I had a funny experience reading Crime and Punishment. I read it IMMEDIATELY after I’d read A Confederacy of Dunces, and as a result, I kinda’ visualized Raskolnikov as a silly Ignatius/Falstaffian character.
Which… well, kinda’ changed the tone of the book for me.
I’ve since re-read it and had the experience more likely intended by Dostoyevski.
You know there’s a new translation (new’ish) that everyone raves about. Pevear and Volkhonsky, I think.
I tried to read it but I couldn’t stay focused. I did read it once before, in high school. It was compelling but I forgot a lot. I hated DUNCES.
To the comic: I feel like Bruno would know that if you talk to them they take it as encouragement.
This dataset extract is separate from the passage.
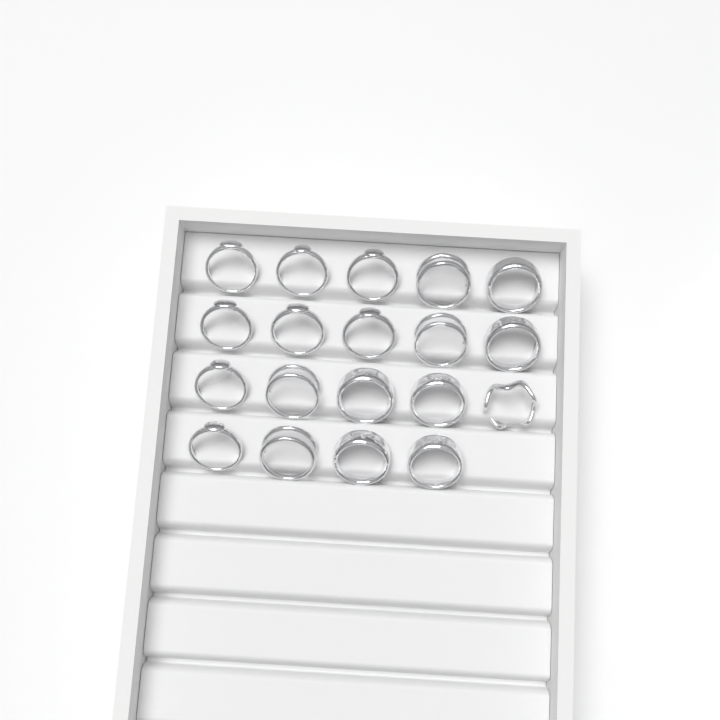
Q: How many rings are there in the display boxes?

Even if you’re dissing them, they still take it as encouragement.
I probably would have enjoyed C&P more if I’d read those books in that order :)
@BradyDale, I listened to it a couple years back on audiobook, but if I go for it again, i might check out the new edish!
@XX, lol! :)
I imagined the main character in, “Sidhartha,” as looking like Zippy the Pinhead because I started reading both as a freshman in college and enjoyed Zippy’s particular type of zen.
I enjoyed them both.
Though it took some time for me to understand what Dunces was about, where it was going.
And I was 18 when I read C&P… I wasn’t used to knowing whodunit in the first chapter… puzzled me as to what the book was going to be ~~about! (I’d been reading Perry Mason novels and then lots of Miss Marples. Totally trained my mind in one direction!)